Ive finished my upgrades... for now She rides like a dream!!

3T LTD 100mm stem
3T Ergonova Team Carbon handlebar
3T LTD Seatpost 
Fizik Antares Braided Saddle
Zipp Aero skewers
SRAM Powerdome 11-23
SRAM 1091R Chain
Zipp 303 tubular wheelset
Conti Competition Tires


----------



## mbaulfinger (Aug 2, 2007)

Nice upgrades. Great job! What are its ride characteristics?


----------



## heydtj (Jul 24, 2010)

Dfrench- great looking bike! What size cm frame are you riding!


----------



## cww180 (Aug 31, 2008)

Very nice!


----------



## Dfrench200 (Jul 25, 2010)

Sorry for the slow response... thanks for the nice comments!

Forgot to mention I also upgraded from the stock Felt 1.3 fork to the Felt 1.1 fork. Looks like the 1.1 has slightly less rake and weighs about 90 grams less.

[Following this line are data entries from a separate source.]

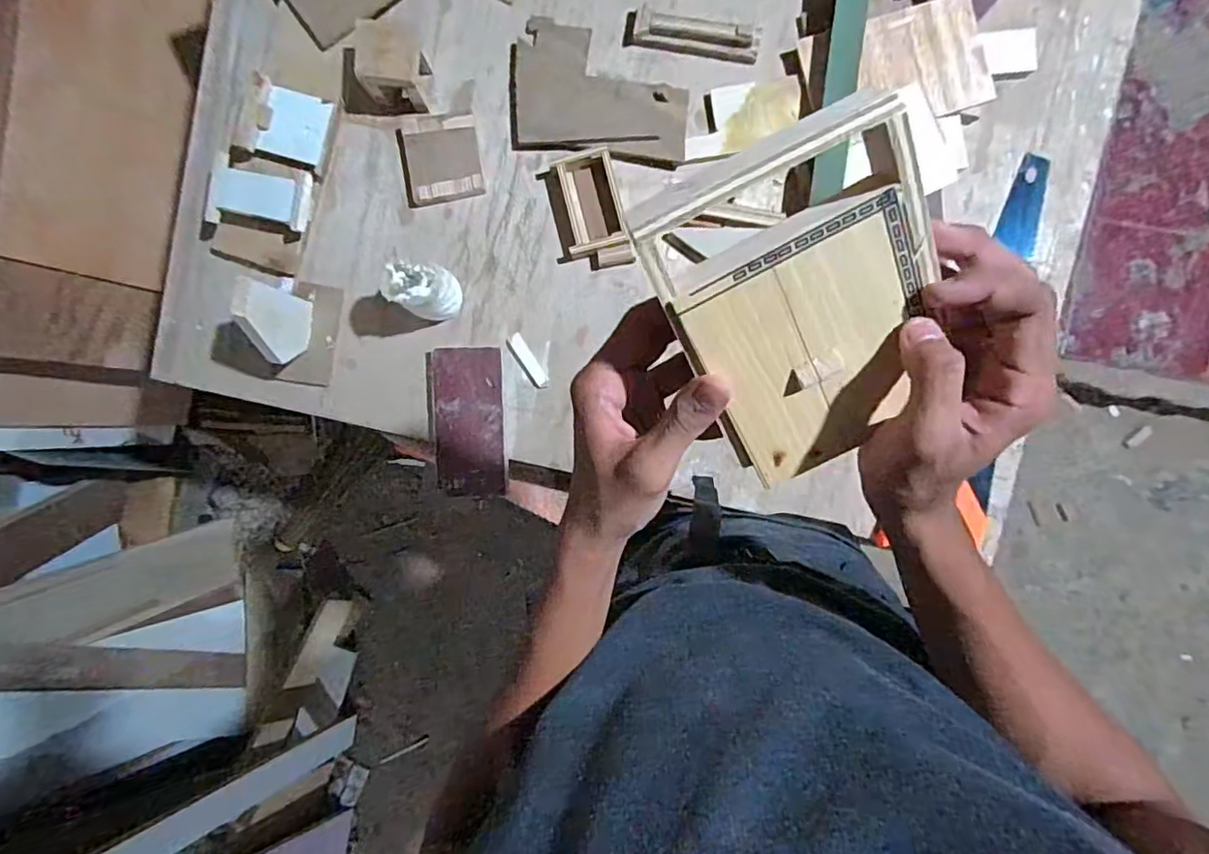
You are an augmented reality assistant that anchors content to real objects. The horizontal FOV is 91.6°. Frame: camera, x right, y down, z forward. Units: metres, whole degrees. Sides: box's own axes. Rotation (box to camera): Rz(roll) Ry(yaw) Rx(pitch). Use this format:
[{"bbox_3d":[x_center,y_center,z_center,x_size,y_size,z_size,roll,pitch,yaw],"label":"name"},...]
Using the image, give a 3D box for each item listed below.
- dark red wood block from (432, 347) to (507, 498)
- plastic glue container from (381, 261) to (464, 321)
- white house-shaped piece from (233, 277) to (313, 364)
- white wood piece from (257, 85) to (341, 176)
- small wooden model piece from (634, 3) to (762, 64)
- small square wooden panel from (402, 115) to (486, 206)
[{"bbox_3d":[-0.174,-0.006,0.757,0.088,0.025,0.187,-1,92,4],"label":"dark red wood block"},{"bbox_3d":[-0.216,-0.165,0.705,0.064,0.103,0.064,0,92,3],"label":"plastic glue container"},{"bbox_3d":[-0.391,-0.122,0.695,0.023,0.120,0.082,5,93,4],"label":"white house-shaped piece"},{"bbox_3d":[-0.387,-0.376,0.738,0.083,0.014,0.086,16,95,-9],"label":"white wood piece"},{"bbox_3d":[0.113,-0.478,0.715,0.151,0.024,0.033,14,93,4],"label":"small wooden model piece"},{"bbox_3d":[-0.202,-0.338,0.736,0.090,0.008,0.105,-8,92,4],"label":"small square wooden panel"}]

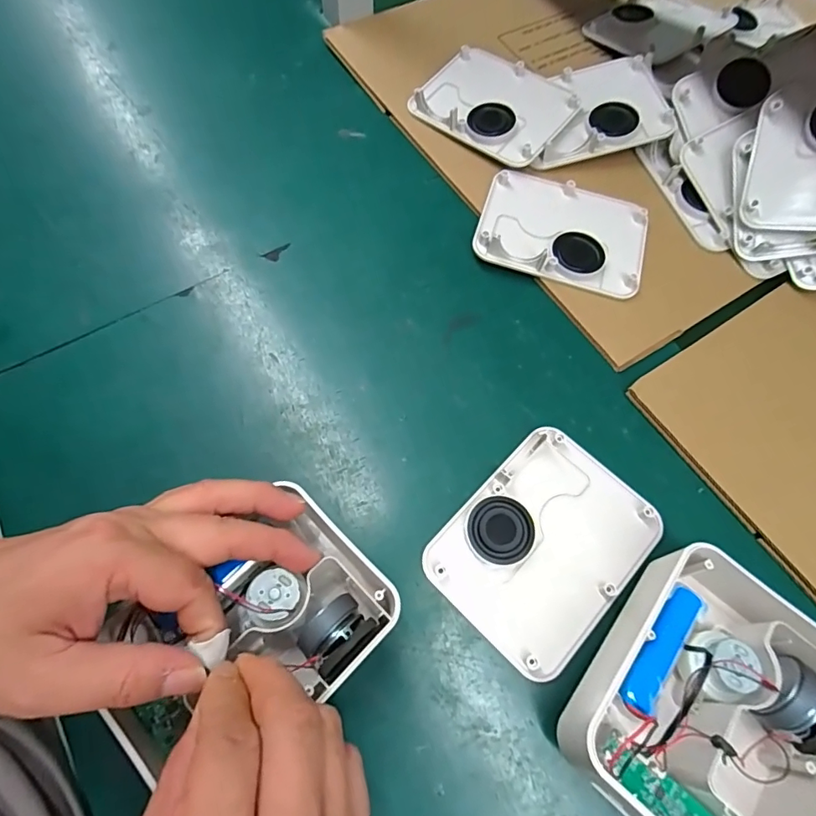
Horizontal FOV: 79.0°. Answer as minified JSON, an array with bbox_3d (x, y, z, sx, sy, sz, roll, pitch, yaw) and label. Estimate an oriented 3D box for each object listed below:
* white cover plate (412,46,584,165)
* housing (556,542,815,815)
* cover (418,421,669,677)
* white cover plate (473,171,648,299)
[{"bbox_3d":[0.073,-0.262,0.430,0.125,0.021,0.092,36,72,13],"label":"white cover plate"},{"bbox_3d":[0.148,0.145,0.243,0.105,0.056,0.134,35,71,13],"label":"housing"},{"bbox_3d":[0.081,0.080,0.295,0.096,0.011,0.124,42,73,15],"label":"cover"},{"bbox_3d":[0.120,-0.138,0.384,0.124,0.018,0.095,15,68,6],"label":"white cover plate"}]

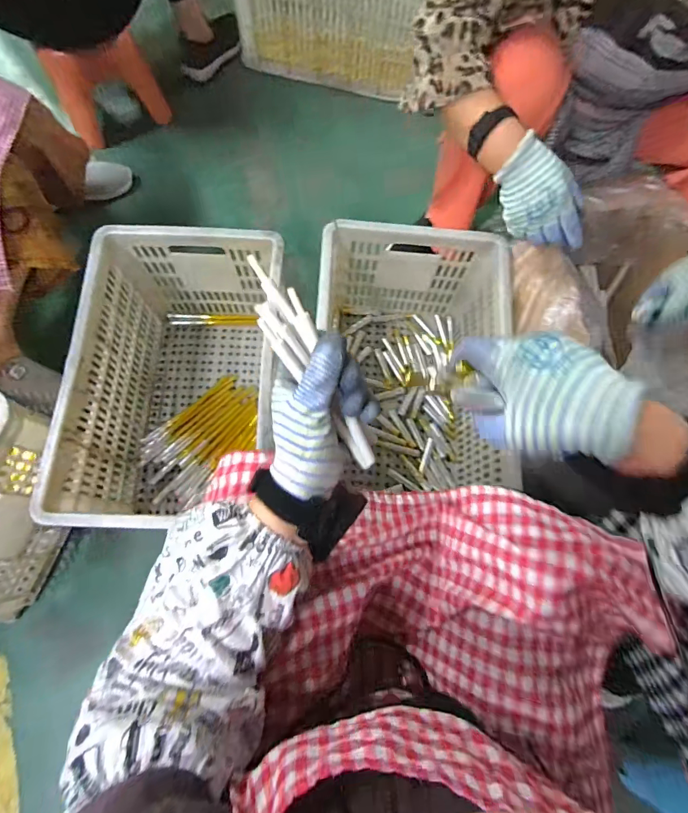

As for ride characteristics... she handles beautifully, very responsive, quick in the corners and the acceleration is fantastic. I think the 400 grams of weight savings in the wheel set had a lot to do with it too. With the carbon upgrades and the tubular wheelset the ride is very comfortable. I did notice that while riding with no hands she is a little less stable a little more wobbly. Not sure if that is rider skill or bike related  

The frame is 54cm...

BTW I am strickly recreational rider with the need for speed (or potential speed)... or as I like to say I have a "Porche" bike with a "Hyundai" engine...


----------



## ETWN Stu (Feb 15, 2007)

Will take you a little time to get to get use to the fork. but you will be no hands before you know it..But not in a bunch I hope. You will find that the cornering will be outstanding on those tubes...Hyundai engine on tubular still = fun!

BTW same set up and frame as my partners - the wheels though but they may come for xmas if she lifts her game ;-)


----------



## stockracing (Sep 6, 2010)

Very nice bike


----------